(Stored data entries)
-*-

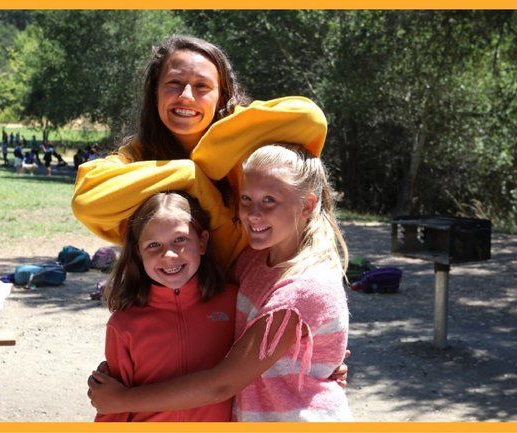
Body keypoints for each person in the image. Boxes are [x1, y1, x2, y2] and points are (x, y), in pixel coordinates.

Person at [72, 35, 348, 390]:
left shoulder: (247, 143)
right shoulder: (136, 157)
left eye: (202, 86)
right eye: (173, 84)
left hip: (244, 323)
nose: (186, 96)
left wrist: (205, 158)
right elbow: (86, 201)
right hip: (168, 318)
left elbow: (310, 118)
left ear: (223, 95)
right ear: (155, 93)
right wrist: (189, 176)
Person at [88, 143, 351, 421]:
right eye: (246, 199)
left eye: (269, 200)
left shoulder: (304, 288)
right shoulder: (253, 261)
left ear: (307, 205)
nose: (252, 213)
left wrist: (122, 400)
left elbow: (222, 384)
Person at [94, 191, 236, 422]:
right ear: (138, 253)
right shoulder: (124, 324)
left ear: (202, 242)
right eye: (153, 244)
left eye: (180, 239)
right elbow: (111, 405)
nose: (168, 254)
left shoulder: (233, 302)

-*-

For the data above, return an exact copy that contains no pictures.

■ **EXERCISE RESPONSE**
Body keypoints for each person in the image. Boxes are [x1, y1, x2, y2] and points are (x, y), in pixel coordinates.

Person at [72, 35, 348, 390]:
left shoulder: (247, 143)
right shoulder: (136, 157)
left eye: (202, 86)
right eye: (173, 84)
left hip: (244, 323)
nose: (186, 96)
left wrist: (205, 158)
right elbow: (86, 201)
right hip: (168, 318)
left elbow: (310, 118)
left ear: (223, 95)
right ear: (155, 93)
right wrist: (189, 176)
Person at [88, 143, 351, 421]:
right eye: (246, 199)
left eye: (269, 200)
left shoulder: (304, 288)
right shoulder: (253, 261)
left ear: (307, 205)
nose: (252, 213)
left wrist: (122, 400)
left elbow: (222, 384)
Person at [94, 191, 236, 422]:
right ear: (138, 253)
right shoulder: (124, 324)
left ear: (202, 242)
right eye: (153, 244)
left eye: (180, 239)
right elbow: (111, 405)
nose: (168, 254)
left shoulder: (233, 302)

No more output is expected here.